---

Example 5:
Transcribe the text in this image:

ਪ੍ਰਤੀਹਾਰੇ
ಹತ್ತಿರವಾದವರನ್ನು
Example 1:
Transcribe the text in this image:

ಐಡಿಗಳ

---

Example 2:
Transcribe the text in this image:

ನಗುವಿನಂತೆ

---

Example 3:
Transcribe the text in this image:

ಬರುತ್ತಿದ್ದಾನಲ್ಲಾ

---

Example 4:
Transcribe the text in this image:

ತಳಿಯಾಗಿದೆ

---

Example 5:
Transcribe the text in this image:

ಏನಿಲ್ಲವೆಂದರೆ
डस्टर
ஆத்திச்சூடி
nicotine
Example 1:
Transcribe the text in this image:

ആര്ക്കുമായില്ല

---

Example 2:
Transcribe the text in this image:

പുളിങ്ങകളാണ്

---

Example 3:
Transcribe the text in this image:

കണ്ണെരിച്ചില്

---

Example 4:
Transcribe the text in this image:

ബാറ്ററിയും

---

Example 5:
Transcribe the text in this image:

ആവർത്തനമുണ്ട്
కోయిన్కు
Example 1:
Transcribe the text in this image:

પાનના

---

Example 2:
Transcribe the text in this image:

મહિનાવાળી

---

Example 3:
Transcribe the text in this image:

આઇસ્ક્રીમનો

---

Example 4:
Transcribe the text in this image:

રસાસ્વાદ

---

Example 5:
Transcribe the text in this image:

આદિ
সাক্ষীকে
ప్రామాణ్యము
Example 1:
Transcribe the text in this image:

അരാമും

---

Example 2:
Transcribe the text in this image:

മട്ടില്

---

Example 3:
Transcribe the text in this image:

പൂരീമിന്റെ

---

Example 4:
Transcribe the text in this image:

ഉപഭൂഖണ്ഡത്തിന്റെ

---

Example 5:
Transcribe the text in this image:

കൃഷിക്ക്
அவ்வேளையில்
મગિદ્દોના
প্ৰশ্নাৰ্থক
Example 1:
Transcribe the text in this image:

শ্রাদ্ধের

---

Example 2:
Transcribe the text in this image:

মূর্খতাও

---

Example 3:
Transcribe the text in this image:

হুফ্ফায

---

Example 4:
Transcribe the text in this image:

**The task**
Return the material above unaltered. Include every line.

**Result of the task**
---

Example 5:
Transcribe the text in this image:

ਪ੍ਰਤੀਹਾਰੇ
ಹತ್ತಿರವಾದವರನ್ನು
Example 1:
Transcribe the text in this image:

ಐಡಿಗಳ

---

Example 2:
Transcribe the text in this image:

ನಗುವಿನಂತೆ

---

Example 3:
Transcribe the text in this image:

ಬರುತ್ತಿದ್ದಾನಲ್ಲಾ

---

Example 4:
Transcribe the text in this image:

ತಳಿಯಾಗಿದೆ

---

Example 5:
Transcribe the text in this image:

ಏನಿಲ್ಲವೆಂದರೆ
डस्टर
ஆத்திச்சூடி
nicotine
Example 1:
Transcribe the text in this image:

ആര്ക്കുമായില്ല

---

Example 2:
Transcribe the text in this image:

പുളിങ്ങകളാണ്

---

Example 3:
Transcribe the text in this image:

കണ്ണെരിച്ചില്

---

Example 4:
Transcribe the text in this image:

ബാറ്ററിയും

---

Example 5:
Transcribe the text in this image:

ആവർത്തനമുണ്ട്
కోయిన్కు
Example 1:
Transcribe the text in this image:

પાનના

---

Example 2:
Transcribe the text in this image:

મહિનાવાળી

---

Example 3:
Transcribe the text in this image:

આઇસ્ક્રીમનો

---

Example 4:
Transcribe the text in this image:

રસાસ્વાદ

---

Example 5:
Transcribe the text in this image:

આદિ
সাক্ষীকে
ప్రామాణ్యము
Example 1:
Transcribe the text in this image:

അരാമും

---

Example 2:
Transcribe the text in this image:

മട്ടില്

---

Example 3:
Transcribe the text in this image:

പൂരീമിന്റെ

---

Example 4:
Transcribe the text in this image:

ഉപഭൂഖണ്ഡത്തിന്റെ

---

Example 5:
Transcribe the text in this image:

കൃഷിക്ക്
அவ்வேளையில்
મગિદ્દોના
প্ৰশ্নাৰ্থক
Example 1:
Transcribe the text in this image:

শ্রাদ্ধের

---

Example 2:
Transcribe the text in this image:

মূর্খতাও

---

Example 3:
Transcribe the text in this image:

হুফ্ফায

---

Example 4:
Transcribe the text in this image:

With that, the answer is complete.